**Your goal**. Please reproduce each of the records below verbatim, leaving every character unchanged.

Recorded data:
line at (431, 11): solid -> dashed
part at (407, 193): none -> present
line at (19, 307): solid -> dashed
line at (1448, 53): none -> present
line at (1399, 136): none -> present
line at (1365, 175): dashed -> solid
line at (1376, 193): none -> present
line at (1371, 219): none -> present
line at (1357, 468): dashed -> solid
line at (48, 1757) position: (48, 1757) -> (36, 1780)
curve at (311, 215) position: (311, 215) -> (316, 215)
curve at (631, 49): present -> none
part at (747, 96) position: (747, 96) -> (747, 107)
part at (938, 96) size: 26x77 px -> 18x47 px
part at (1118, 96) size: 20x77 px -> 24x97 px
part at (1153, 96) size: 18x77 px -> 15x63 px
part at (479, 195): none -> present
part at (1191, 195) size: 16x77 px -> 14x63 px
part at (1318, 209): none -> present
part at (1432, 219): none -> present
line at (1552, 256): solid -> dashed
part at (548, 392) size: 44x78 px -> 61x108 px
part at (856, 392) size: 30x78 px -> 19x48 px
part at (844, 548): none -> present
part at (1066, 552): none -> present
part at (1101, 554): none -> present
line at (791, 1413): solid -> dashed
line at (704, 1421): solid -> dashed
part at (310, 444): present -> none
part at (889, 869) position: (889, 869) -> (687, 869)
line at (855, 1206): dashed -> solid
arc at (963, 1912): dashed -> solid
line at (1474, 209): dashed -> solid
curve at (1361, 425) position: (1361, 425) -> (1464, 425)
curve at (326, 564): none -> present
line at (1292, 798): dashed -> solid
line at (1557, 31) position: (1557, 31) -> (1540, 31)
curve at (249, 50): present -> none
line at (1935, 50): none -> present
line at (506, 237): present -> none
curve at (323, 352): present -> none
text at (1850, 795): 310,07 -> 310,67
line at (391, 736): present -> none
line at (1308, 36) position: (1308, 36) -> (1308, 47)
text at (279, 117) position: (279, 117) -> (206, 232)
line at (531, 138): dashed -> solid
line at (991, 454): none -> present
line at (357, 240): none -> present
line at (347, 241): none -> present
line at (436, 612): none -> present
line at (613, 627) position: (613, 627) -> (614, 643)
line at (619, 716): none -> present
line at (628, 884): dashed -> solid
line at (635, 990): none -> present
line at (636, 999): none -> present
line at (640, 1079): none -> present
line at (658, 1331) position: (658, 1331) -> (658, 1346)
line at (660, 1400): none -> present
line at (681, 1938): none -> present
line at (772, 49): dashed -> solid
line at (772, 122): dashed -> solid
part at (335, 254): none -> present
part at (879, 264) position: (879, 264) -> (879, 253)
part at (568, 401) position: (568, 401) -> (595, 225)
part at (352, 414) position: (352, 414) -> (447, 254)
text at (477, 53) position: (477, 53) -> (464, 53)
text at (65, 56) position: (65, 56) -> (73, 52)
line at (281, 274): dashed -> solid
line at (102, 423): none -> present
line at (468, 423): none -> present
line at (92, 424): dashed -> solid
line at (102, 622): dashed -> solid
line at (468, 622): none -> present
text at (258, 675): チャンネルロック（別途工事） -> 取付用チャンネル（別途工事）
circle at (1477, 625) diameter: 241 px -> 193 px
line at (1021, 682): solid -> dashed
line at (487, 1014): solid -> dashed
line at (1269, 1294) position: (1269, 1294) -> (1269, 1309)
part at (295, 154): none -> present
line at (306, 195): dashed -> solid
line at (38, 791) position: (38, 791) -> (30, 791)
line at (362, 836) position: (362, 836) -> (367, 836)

**Answer below**.
line at (431, 11): solid -> dashed
part at (407, 193): none -> present
line at (19, 307): solid -> dashed
line at (1448, 53): none -> present
line at (1399, 136): none -> present
line at (1365, 175): dashed -> solid
line at (1376, 193): none -> present
line at (1371, 219): none -> present
line at (1357, 468): dashed -> solid
line at (48, 1757) position: (48, 1757) -> (36, 1780)
curve at (311, 215) position: (311, 215) -> (316, 215)
curve at (631, 49): present -> none
part at (747, 96) position: (747, 96) -> (747, 107)
part at (938, 96) size: 26x77 px -> 18x47 px
part at (1118, 96) size: 20x77 px -> 24x97 px
part at (1153, 96) size: 18x77 px -> 15x63 px
part at (479, 195): none -> present
part at (1191, 195) size: 16x77 px -> 14x63 px
part at (1318, 209): none -> present
part at (1432, 219): none -> present
line at (1552, 256): solid -> dashed
part at (548, 392) size: 44x78 px -> 61x108 px
part at (856, 392) size: 30x78 px -> 19x48 px
part at (844, 548): none -> present
part at (1066, 552): none -> present
part at (1101, 554): none -> present
line at (791, 1413): solid -> dashed
line at (704, 1421): solid -> dashed
part at (310, 444): present -> none
part at (889, 869) position: (889, 869) -> (687, 869)
line at (855, 1206): dashed -> solid
arc at (963, 1912): dashed -> solid
line at (1474, 209): dashed -> solid
curve at (1361, 425) position: (1361, 425) -> (1464, 425)
curve at (326, 564): none -> present
line at (1292, 798): dashed -> solid
line at (1557, 31) position: (1557, 31) -> (1540, 31)
curve at (249, 50): present -> none
line at (1935, 50): none -> present
line at (506, 237): present -> none
curve at (323, 352): present -> none
text at (1850, 795): 310,07 -> 310,67
line at (391, 736): present -> none
line at (1308, 36) position: (1308, 36) -> (1308, 47)
text at (279, 117) position: (279, 117) -> (206, 232)
line at (531, 138): dashed -> solid
line at (991, 454): none -> present
line at (357, 240): none -> present
line at (347, 241): none -> present
line at (436, 612): none -> present
line at (613, 627) position: (613, 627) -> (614, 643)
line at (619, 716): none -> present
line at (628, 884): dashed -> solid
line at (635, 990): none -> present
line at (636, 999): none -> present
line at (640, 1079): none -> present
line at (658, 1331) position: (658, 1331) -> (658, 1346)
line at (660, 1400): none -> present
line at (681, 1938): none -> present
line at (772, 49): dashed -> solid
line at (772, 122): dashed -> solid
part at (335, 254): none -> present
part at (879, 264) position: (879, 264) -> (879, 253)
part at (568, 401) position: (568, 401) -> (595, 225)
part at (352, 414) position: (352, 414) -> (447, 254)
text at (477, 53) position: (477, 53) -> (464, 53)
text at (65, 56) position: (65, 56) -> (73, 52)
line at (281, 274): dashed -> solid
line at (102, 423): none -> present
line at (468, 423): none -> present
line at (92, 424): dashed -> solid
line at (102, 622): dashed -> solid
line at (468, 622): none -> present
text at (258, 675): チャンネルロック（別途工事） -> 取付用チャンネル（別途工事）
circle at (1477, 625) diameter: 241 px -> 193 px
line at (1021, 682): solid -> dashed
line at (487, 1014): solid -> dashed
line at (1269, 1294) position: (1269, 1294) -> (1269, 1309)
part at (295, 154): none -> present
line at (306, 195): dashed -> solid
line at (38, 791) position: (38, 791) -> (30, 791)
line at (362, 836) position: (362, 836) -> (367, 836)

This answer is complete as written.